Gestellte Aufgabe
Zitieren Sie aus dem nachstehenden Artikel zum Bremer Tunnelstreit wortgetreu den Abschnitt, der mit den Worten „Autoverkehrs-Gegner im Tunnelstreit“ einsetzt und mit „in der Stadt?“ schließt.

Autoverkehrs-Gegner im Tunnelstreit

Das Volksbegehren „Für ein lebenswertes Bremen“ nimmt die erste Hürde. Doch die Initiatoren liegen im Clinch: Reicht es, die Aufweitung des Concordia-Tunnels zu verhindern? Oder geht es grundsätzlich um „nicht mehr Platz für Autos“ in der Stadt?

Kein Volksbegehren? „Dann würden sich einige einigermaßen angeschissen fühlen“

Bremen taz ■ Olaf Dinné, der Mozarttrassen-Kämpfer, verkündet es mit einem Lächeln auf den Lippen. „Wir haben sozusagen das Messer“, sagt er, die Hände übereinandergelegt, die Füße hinter den Stuhlbeinen verhakt, „das Messer, mit dem wir den chirurgischen Schnitt machen wollen“. Und Jens Böhrnsen, SPD-Bürgermeister, soll es überreicht bekommen.

Noch liegt das „Messer“ vor Dinné auf dem Tisch. Es ist ein roter Plastik-Ordner mit 6.000 Unterschriften: „Antrag auf Zulassung eines Volksbegehrens“ steht darüber, Inhalt: ein Gesetzentwurf, der in und um die Innenstadt herum alle Baumaßnahmen verbietet, „die den Verkehrsraum für den motorisierten Individualverkehr erweitern“. 4.000 Unterschriften würden reichen, um das Volksbegehren in Gang zu setzen.

Doch soweit will Dinné noch nicht gehen. Böhrnsen und der Senat sollen eine letzte Chance bekommen. Sie liegt am Anfang der Schwachhauser Heerstraße und heißt: Concordia-Tunnel. Alle Autos, die hier in die Stadt wollen, müssen diesen Durchgang passieren – ein Nadelöhr, das der Senat im Zuge des Ausbaus der Schwachhauser Heerstraße vergrößern möchte.

Datenauszug
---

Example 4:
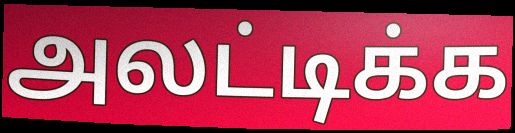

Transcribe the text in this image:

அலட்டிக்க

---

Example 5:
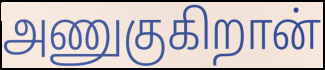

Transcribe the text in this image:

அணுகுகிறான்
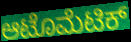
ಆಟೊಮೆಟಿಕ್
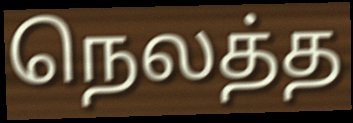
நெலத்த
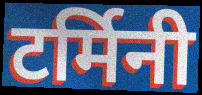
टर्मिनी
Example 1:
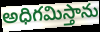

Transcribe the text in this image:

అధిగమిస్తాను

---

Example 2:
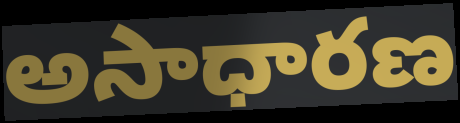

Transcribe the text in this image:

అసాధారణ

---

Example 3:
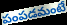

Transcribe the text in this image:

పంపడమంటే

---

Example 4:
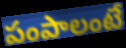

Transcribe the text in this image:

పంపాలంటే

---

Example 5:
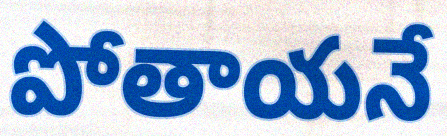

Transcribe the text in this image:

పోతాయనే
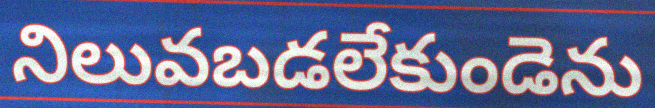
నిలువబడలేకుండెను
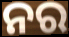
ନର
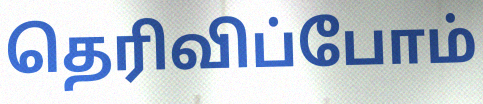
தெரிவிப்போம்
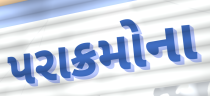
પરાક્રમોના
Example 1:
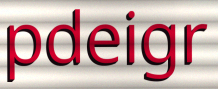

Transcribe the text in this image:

Antwort zur Aufgabe
Autoverkehrs-Gegner im Tunnelstreit

Das Volksbegehren „Für ein lebenswertes Bremen“ nimmt die erste Hürde. Doch die Initiatoren liegen im Clinch: Reicht es, die Aufweitung des Concordia-Tunnels zu verhindern? Oder geht es grundsätzlich um „nicht mehr Platz für Autos“ in der Stadt?